**About this exercise:**
Select each line in the items below that contains the string "Livspace", treating uppercase and lowercase letters as different.

--- The records Enclosed Below ---

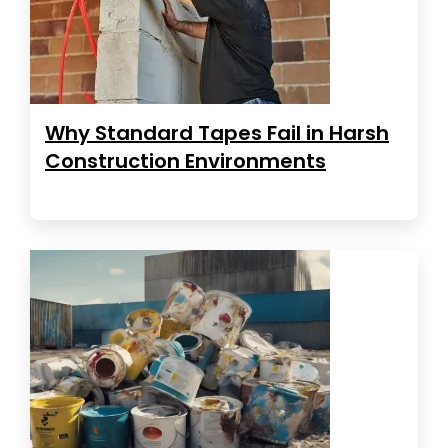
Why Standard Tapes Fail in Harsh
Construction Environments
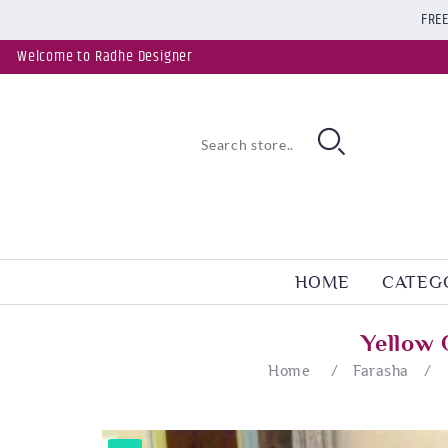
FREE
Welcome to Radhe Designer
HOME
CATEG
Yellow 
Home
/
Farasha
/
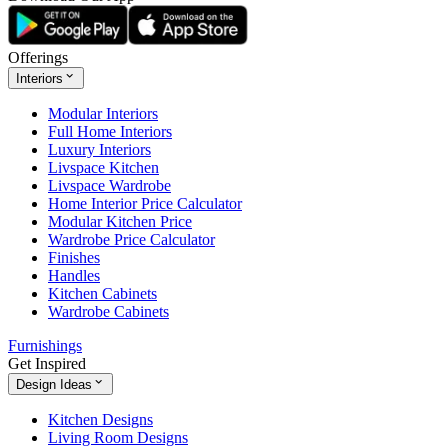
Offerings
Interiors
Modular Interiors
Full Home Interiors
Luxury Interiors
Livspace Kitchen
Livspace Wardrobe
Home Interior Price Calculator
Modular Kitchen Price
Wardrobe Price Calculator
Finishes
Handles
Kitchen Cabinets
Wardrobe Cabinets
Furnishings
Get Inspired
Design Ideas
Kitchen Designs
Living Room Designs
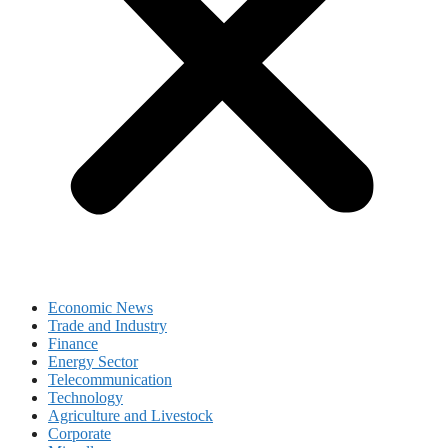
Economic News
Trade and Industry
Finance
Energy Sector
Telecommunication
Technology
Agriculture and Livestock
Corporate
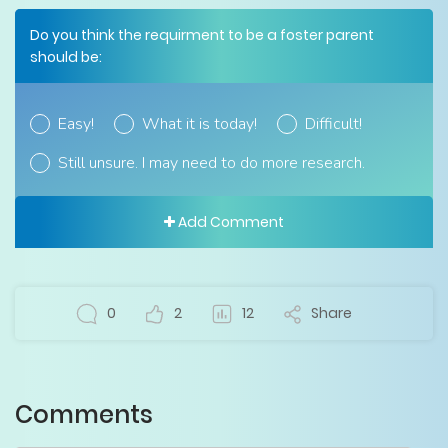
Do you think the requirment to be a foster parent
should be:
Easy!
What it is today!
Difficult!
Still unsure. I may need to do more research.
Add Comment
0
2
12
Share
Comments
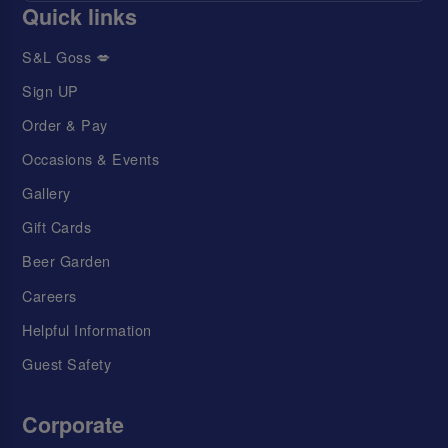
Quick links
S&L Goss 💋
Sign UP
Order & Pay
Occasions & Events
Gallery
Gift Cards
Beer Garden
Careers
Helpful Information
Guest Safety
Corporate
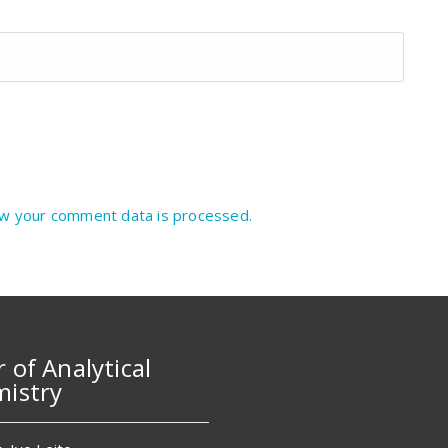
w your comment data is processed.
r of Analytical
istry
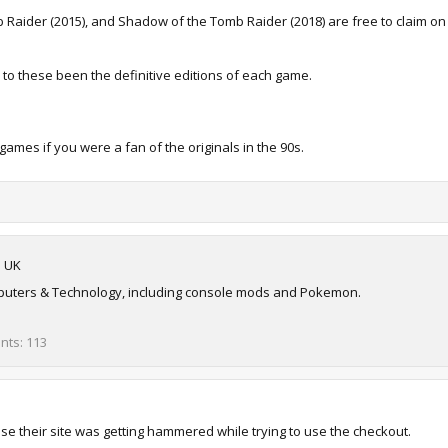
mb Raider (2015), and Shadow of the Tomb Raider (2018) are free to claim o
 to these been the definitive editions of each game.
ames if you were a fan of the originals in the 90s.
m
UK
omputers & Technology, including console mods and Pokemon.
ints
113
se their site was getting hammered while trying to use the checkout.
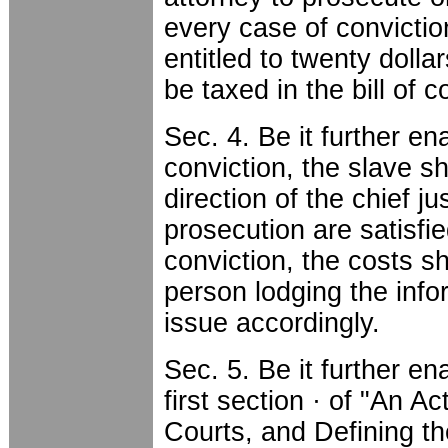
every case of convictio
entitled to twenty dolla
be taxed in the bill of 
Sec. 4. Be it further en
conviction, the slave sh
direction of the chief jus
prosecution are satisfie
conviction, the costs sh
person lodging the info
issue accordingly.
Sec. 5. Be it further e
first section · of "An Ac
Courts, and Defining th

--- End of Enclosed The records ---

**Answer:**
Livspace Kitchen
Livspace Wardrobe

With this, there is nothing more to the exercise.